Strategic Management of High‐Lying Triplet Excitons to Realize the Breakthrough in Efficiency of Blue Fluorescence OLEDs Based on AIE Emitter

Aggregation-induced emission (AIE) materials are attractive for the fabrication of high-efficiency organic light-emitting diodes (OLEDs) owing to the "hot exciton" process by reverse intersystem crossing (hRISC) and high photoluminescence quantum yields (PLQY). However, the internal conversion (IC) from the high-lying triplet excitation states (T-n, n >= 2) to the lower excited triplet state (Tn-1) is inevitable, resulting in severe exciton losses. Herein, an effective device structure is designed that reuses the lost triplet excitons caused by IC and realizes the breakthrough in the efficiency of blue fluorescence OLEDs based on AIE molecule as an emitter. The maximum external quantum efficiency reached as high as 14.8% and is kept at 14.4% at the luminance of 1000 cd m(-2).

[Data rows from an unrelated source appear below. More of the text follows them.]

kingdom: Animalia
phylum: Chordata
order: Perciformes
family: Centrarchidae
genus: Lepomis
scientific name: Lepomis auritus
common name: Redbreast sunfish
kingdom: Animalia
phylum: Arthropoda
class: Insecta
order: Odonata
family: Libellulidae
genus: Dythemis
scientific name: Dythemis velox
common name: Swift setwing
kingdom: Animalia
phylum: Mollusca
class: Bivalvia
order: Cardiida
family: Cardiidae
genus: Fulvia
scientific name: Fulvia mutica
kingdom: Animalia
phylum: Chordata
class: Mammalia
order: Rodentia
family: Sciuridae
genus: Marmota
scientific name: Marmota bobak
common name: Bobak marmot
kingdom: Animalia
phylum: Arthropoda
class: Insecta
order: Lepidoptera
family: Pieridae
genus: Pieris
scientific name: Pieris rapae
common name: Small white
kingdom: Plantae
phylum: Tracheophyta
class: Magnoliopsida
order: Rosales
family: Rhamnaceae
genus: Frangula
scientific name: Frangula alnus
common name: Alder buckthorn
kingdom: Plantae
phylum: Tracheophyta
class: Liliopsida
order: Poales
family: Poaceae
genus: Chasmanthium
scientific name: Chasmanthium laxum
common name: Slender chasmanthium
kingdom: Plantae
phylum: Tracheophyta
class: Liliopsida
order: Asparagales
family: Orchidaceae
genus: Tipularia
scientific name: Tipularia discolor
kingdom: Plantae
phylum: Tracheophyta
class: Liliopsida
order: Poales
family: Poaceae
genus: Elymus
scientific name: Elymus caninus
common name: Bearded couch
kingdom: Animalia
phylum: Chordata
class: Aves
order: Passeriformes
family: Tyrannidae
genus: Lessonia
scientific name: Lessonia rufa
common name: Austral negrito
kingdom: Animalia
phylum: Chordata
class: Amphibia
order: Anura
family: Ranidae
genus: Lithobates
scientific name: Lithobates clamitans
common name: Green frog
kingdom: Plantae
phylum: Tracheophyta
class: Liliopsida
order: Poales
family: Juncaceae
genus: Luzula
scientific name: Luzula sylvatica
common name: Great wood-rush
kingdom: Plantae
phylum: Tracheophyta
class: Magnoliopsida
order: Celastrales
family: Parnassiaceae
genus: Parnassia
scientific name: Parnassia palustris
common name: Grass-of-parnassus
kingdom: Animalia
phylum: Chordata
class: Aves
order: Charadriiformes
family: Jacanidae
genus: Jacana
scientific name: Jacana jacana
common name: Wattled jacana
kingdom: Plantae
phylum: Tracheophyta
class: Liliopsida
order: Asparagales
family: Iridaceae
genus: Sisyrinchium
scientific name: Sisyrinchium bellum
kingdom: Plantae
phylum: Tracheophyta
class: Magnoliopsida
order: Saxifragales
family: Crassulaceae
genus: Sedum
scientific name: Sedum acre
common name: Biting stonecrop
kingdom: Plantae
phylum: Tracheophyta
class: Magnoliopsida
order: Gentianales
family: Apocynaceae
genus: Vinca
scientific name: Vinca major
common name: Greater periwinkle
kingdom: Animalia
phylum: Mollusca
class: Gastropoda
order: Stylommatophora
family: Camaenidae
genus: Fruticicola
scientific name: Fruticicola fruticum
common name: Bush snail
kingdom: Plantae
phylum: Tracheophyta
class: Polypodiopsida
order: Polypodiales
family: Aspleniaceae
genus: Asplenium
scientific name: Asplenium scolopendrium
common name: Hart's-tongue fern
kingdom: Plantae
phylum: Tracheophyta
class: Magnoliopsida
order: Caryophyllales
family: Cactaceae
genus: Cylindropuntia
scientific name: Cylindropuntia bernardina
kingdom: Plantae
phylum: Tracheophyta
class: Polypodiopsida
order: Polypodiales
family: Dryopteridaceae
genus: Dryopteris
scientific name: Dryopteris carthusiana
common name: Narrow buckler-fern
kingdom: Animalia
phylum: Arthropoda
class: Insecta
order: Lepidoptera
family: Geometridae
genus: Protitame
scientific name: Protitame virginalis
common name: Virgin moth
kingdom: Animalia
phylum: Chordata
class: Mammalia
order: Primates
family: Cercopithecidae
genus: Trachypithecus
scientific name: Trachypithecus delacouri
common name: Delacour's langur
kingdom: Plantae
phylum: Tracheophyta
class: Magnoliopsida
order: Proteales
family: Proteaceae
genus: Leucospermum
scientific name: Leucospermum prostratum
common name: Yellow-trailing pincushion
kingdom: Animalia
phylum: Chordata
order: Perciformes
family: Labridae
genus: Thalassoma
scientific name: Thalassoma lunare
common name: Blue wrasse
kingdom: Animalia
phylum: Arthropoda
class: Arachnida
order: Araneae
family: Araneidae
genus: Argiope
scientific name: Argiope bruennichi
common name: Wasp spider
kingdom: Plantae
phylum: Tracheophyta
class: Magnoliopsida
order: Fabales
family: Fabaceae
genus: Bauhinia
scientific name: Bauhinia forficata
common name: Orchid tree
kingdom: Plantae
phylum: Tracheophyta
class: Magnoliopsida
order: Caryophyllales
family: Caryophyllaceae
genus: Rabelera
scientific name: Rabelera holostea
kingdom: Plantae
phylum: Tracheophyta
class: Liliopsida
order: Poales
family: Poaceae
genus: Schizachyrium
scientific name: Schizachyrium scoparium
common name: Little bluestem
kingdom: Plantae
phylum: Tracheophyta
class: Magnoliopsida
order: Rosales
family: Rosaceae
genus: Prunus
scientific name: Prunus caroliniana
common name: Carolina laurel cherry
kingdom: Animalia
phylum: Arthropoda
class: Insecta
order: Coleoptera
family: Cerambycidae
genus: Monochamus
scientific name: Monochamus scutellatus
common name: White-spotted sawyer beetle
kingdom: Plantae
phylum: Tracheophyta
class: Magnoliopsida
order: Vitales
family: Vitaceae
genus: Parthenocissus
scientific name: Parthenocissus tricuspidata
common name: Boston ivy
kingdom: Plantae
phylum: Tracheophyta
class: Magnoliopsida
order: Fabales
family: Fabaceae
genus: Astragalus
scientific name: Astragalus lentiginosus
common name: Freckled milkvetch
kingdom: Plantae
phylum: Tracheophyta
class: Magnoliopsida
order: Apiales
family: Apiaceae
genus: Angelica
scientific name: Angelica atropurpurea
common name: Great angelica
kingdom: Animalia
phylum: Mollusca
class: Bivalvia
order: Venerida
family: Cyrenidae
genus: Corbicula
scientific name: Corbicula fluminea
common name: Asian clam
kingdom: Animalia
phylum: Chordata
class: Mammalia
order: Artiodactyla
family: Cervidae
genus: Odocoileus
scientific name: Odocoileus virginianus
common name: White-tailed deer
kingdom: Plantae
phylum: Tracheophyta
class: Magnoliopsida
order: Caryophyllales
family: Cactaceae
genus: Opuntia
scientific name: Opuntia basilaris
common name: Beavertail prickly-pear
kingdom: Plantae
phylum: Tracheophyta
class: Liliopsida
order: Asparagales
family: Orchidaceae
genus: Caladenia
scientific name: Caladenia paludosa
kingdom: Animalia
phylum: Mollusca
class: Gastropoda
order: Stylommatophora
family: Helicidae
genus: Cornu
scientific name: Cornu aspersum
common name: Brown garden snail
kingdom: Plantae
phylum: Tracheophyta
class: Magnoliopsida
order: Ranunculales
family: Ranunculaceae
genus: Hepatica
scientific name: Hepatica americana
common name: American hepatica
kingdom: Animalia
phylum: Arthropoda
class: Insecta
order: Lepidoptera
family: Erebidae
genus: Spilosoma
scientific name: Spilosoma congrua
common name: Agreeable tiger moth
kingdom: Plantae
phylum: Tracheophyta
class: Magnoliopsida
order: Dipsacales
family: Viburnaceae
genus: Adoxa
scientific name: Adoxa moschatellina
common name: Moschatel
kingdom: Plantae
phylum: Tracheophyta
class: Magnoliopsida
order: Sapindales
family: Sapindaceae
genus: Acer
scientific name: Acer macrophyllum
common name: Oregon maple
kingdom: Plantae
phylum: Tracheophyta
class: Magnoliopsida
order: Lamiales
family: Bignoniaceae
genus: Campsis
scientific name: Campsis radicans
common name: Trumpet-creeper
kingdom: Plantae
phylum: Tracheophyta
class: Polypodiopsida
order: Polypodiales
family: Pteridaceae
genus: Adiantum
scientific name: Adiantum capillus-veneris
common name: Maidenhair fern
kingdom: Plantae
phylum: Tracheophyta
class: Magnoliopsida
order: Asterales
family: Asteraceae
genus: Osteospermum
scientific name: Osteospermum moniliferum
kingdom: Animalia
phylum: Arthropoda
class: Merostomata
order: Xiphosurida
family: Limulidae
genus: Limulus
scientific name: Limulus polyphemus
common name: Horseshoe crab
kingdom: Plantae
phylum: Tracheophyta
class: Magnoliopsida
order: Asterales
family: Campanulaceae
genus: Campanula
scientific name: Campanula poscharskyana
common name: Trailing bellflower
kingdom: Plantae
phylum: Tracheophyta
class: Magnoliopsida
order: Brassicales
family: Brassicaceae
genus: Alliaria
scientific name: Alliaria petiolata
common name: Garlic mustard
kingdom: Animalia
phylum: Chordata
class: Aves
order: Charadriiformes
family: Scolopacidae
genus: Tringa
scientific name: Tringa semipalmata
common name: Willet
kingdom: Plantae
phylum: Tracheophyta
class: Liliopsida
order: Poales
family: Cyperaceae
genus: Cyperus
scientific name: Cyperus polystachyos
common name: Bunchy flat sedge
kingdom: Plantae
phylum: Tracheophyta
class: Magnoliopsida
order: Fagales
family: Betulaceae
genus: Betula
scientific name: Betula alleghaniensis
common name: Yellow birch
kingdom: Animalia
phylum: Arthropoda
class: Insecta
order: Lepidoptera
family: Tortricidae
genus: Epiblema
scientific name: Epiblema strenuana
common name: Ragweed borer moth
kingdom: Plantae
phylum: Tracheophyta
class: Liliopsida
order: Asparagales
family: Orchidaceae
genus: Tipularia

In the designed device, a triplet-triplet annihilation (TTA) up-conversion material 1-[2,5-dimethyl-4-(1-pyrenyl)phenyl]pyrene (DMPPP) is introduced into the AIE emitter as a triplet sensitizer to receive the lost triplet excitons, and a thin TTA up-conversion layer 9-[4-(10-phenyl-9-anthryl)phenyl]-9H-carbazole (CzPA) is introduced in the middle of the doped layer to form the emissive layer (EML). It is found that the hRISC process of iTPB-2AC greatly enhances the utilization efficiency of TTA intermediate state ([TT]*) excitons on CzPA to iTPB-2AC so that the utilization of the lost excitons is maximized. This work establishes physical insights into the AIE emission materials and device fabrication of high-efficiency blue fluorescence OLEDs.